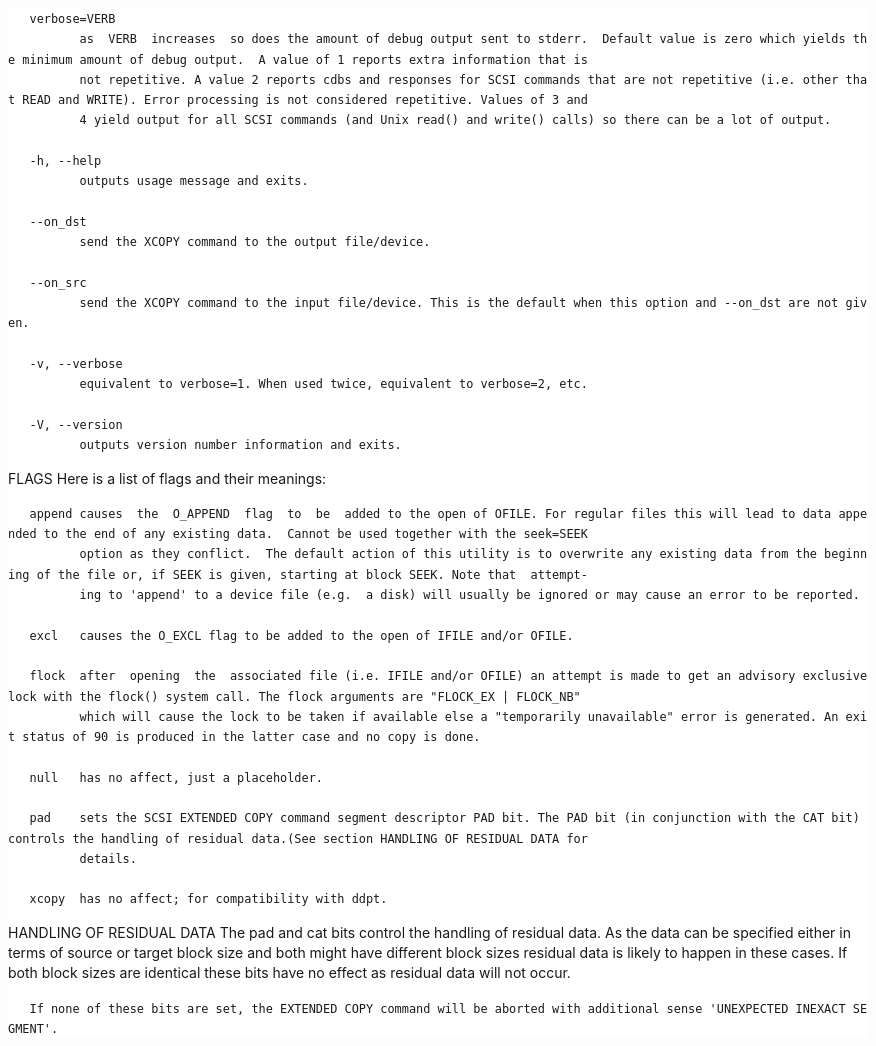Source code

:        verbose=VERB
              as  VERB  increases  so does the amount of debug output sent to stderr.  Default value is zero which yields the minimum amount of debug output.  A value of 1 reports extra information that is
              not repetitive. A value 2 reports cdbs and responses for SCSI commands that are not repetitive (i.e. other that READ and WRITE). Error processing is not considered repetitive. Values of 3 and
              4 yield output for all SCSI commands (and Unix read() and write() calls) so there can be a lot of output.

       -h, --help
              outputs usage message and exits.

       --on_dst
              send the XCOPY command to the output file/device.

       --on_src
              send the XCOPY command to the input file/device. This is the default when this option and --on_dst are not given.

       -v, --verbose
              equivalent to verbose=1. When used twice, equivalent to verbose=2, etc.

       -V, --version
              outputs version number information and exits.

FLAGS
       Here is a list of flags and their meanings:

       append causes  the  O_APPEND  flag  to  be  added to the open of OFILE. For regular files this will lead to data appended to the end of any existing data.  Cannot be used together with the seek=SEEK
              option as they conflict.  The default action of this utility is to overwrite any existing data from the beginning of the file or, if SEEK is given, starting at block SEEK. Note that  attempt‐
              ing to 'append' to a device file (e.g.  a disk) will usually be ignored or may cause an error to be reported.

       excl   causes the O_EXCL flag to be added to the open of IFILE and/or OFILE.

       flock  after  opening  the  associated file (i.e. IFILE and/or OFILE) an attempt is made to get an advisory exclusive lock with the flock() system call. The flock arguments are "FLOCK_EX | FLOCK_NB"
              which will cause the lock to be taken if available else a "temporarily unavailable" error is generated. An exit status of 90 is produced in the latter case and no copy is done.

       null   has no affect, just a placeholder.

       pad    sets the SCSI EXTENDED COPY command segment descriptor PAD bit. The PAD bit (in conjunction with the CAT bit) controls the handling of residual data.(See section HANDLING OF RESIDUAL DATA for
              details.

       xcopy  has no affect; for compatibility with ddpt.

HANDLING OF RESIDUAL DATA
       The  pad  and  cat  bits control the handling of residual data. As the data can be specified either in terms of source or target block size and both might have different block sizes residual data is
       likely to happen in these cases.  If both block sizes are identical these bits have no effect as residual data will not occur.

       If none of these bits are set, the EXTENDED COPY command will be aborted with additional sense 'UNEXPECTED INEXACT SEGMENT'.

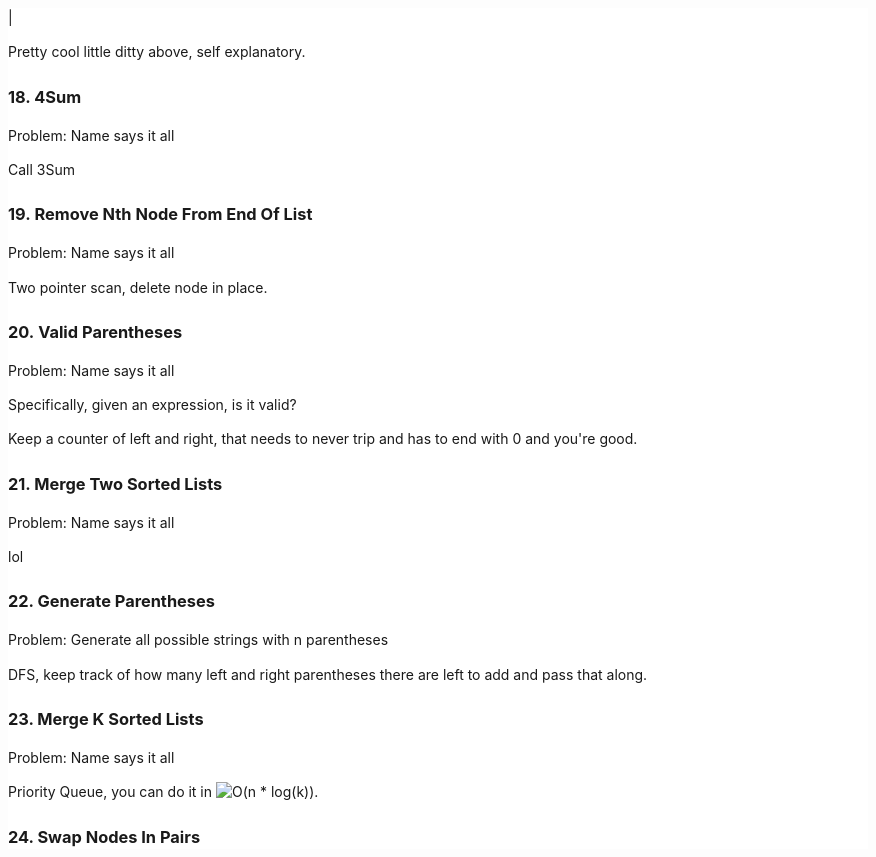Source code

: 
|


Pretty cool little ditty above, self explanatory.


### 18. 4Sum


Problem: Name says it all


Call 3Sum


### 19. Remove Nth Node From End Of List


Problem: Name says it all


Two pointer scan, delete node in place.


### 20. Valid Parentheses


Problem: Name says it all


Specifically, given an expression, is it valid?


Keep a counter of left and right, that needs to never trip and has to end with 0 and you're good.


### 21. Merge Two Sorted Lists


Problem: Name says it all


lol


### 22. Generate Parentheses


Problem: Generate all possible strings with n parentheses


DFS, keep track of how many left and right parentheses there are left to add and pass that along.


### 23. Merge K Sorted Lists


Problem: Name says it all


Priority Queue, you can do it in ![O(n * log(k))](img/latex-php).


### 24. Swap Nodes In Pairs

Opis zadania: Przepisz wiernie wiersze listingu, zaczynając od wiersza z „### 20. Valid Parentheses” i kończąc na ostatnim wierszu listingu, oba krańce włącznie.

Wykonane ćwiczenie:
### 20. Valid Parentheses


Problem: Name says it all


Specifically, given an expression, is it valid?


Keep a counter of left and right, that needs to never trip and has to end with 0 and you're good.


### 21. Merge Two Sorted Lists


Problem: Name says it all


lol


### 22. Generate Parentheses


Problem: Generate all possible strings with n parentheses


DFS, keep track of how many left and right parentheses there are left to add and pass that along.


### 23. Merge K Sorted Lists


Problem: Name says it all


Priority Queue, you can do it in ![O(n * log(k))](img/latex-php).


### 24. Swap Nodes In Pairs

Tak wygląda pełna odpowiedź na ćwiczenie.